Regis Debray has attempted something quite monumental, a theography-a map of the idea of God. He arges that the idea of God, a directing diety, is quite peculiar, absurd even. But Debray is not out to debunk the idea of God so much as to give an account. He brings lots of things under scrutiny, beginning with the Bibl, a book he says that "fabricates an origin in order to invent a destination." Again, he is not simply out to trash scripture, he just wants to re-orient how we might think about it, "What matters and what has preserved it is its function as scripts for a drama. It offers stories that everyone can take part in. It provides a stage where we can find ourselves. But who we find depends to a large extent on our imaginations, and these are shaped by technology."

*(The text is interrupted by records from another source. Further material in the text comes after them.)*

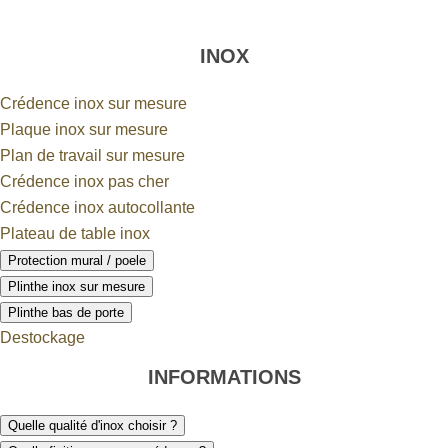
INOX
Crédence inox sur mesure
Plaque inox sur mesure
Plan de travail sur mesure
Crédence inox pas cher
Crédence inox autocollante
Plateau de table inox
Protection mural / poele
Plinthe inox sur mesure
Plinthe bas de porte
Destockage
INFORMATIONS
Quelle qualité d'inox choisir ?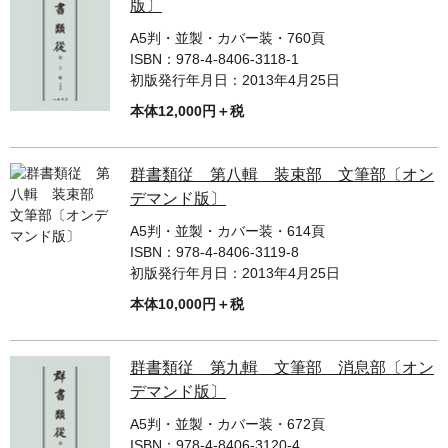
単行本◆日本語史
古書目録
版〕
単行本◆文学
単行本◆美術
A5判・並製・カバー装・760頁
単行本◆演劇
ISBN：
978-4-8406-3118-1
Ｗｅｂ版
初版発行年月日：
2013年4月25日
単行本◆歴史
本体12,000円＋税
美本なし
単行本◆書誌
単行本◆日本語史
群書類従 第八輯 装束部 文筆部〔オン
単行本◆美術
デマンド版〕
Ｗｅｂ版
A5判・並製・カバー装・614頁
美本なし
ISBN：
978-4-8406-3119-8
初版発行年月日：
2013年4月25日
本体10,000円＋税
群書類従 第九輯 文筆部 消息部〔オン
デマンド版〕
A5判・並製・カバー装・672頁
ISBN：
978-4-8406-3120-4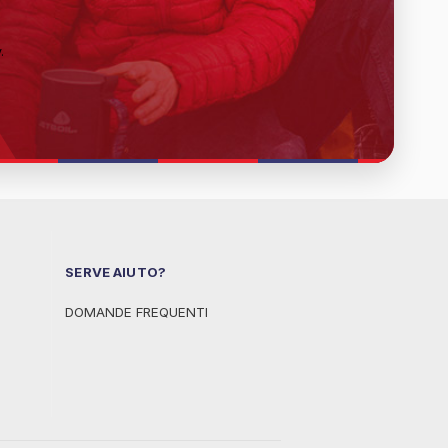
y
.
SERVE AIUTO?
DOMANDE FREQUENTI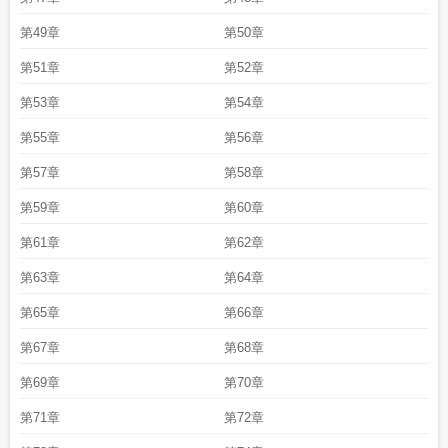
第49章
第50章
第51章
第52章
第53章
第54章
第55章
第56章
第57章
第58章
第59章
第60章
第61章
第62章
第63章
第64章
第65章
第66章
第67章
第68章
第69章
第70章
第71章
第72章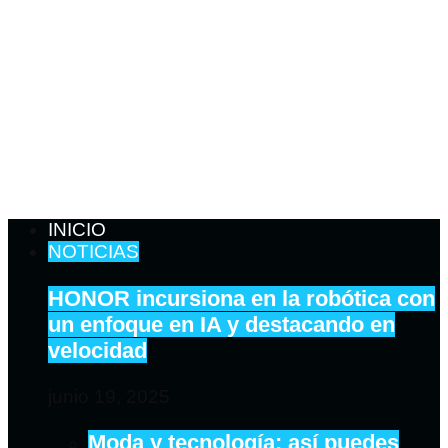
INICIO
NOTICIAS
HONOR incursiona en la robótica con
un enfoque en IA y destacando en
velocidad
junio 19, 2025
Moda y tecnología: así puedes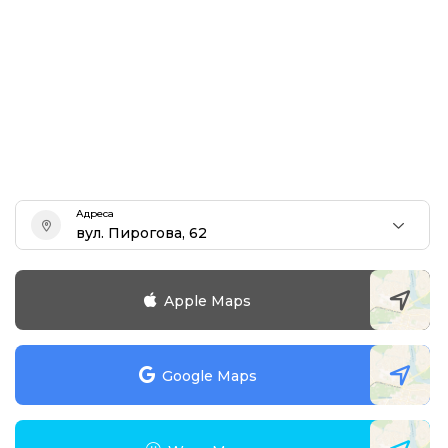
Адреса
вул. Пирогова, 62
Apple Maps
Google Maps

Technology feautures heavily in Debray's theory--and by technology I dont just mean media or information technology. He starts with the wheel, arguing that the wheel allowed us to travel and opened us up to the vastness of the world and its similarities--prior to this he says that each place had its own god etc. He talks about the new mobilites of the body, of work, of address via the transport revolution. "The railway and the car accelerated urbanization, which had as a corollary de-Christianization, since our Church was rural in its structures (diocese, province, parish) and its rituals were based on agrarian rhythms."
He also addresses the technology of noise-"God, we have seen, breathes better in deserts sheltered from greenhouse emissions (less CO2 and CH 4, whereas there is methane in swamps). Similarly, we sense His presence when canticles - or - silence - can be heard. Just as He prefers candles to flashbulbs, He chose murmurs as opposed to shouts, and music against noise."
It is a provocative view of things divine and worth an exploration I think. There is a payoff but I will leave that for you to discover for yourselves shold you choose to read. I resonate with much of what he has to say and find it quite fascinating. In fact, much of it, I think I had come to before I read the book, but his connections are much more refined and expansive than mine.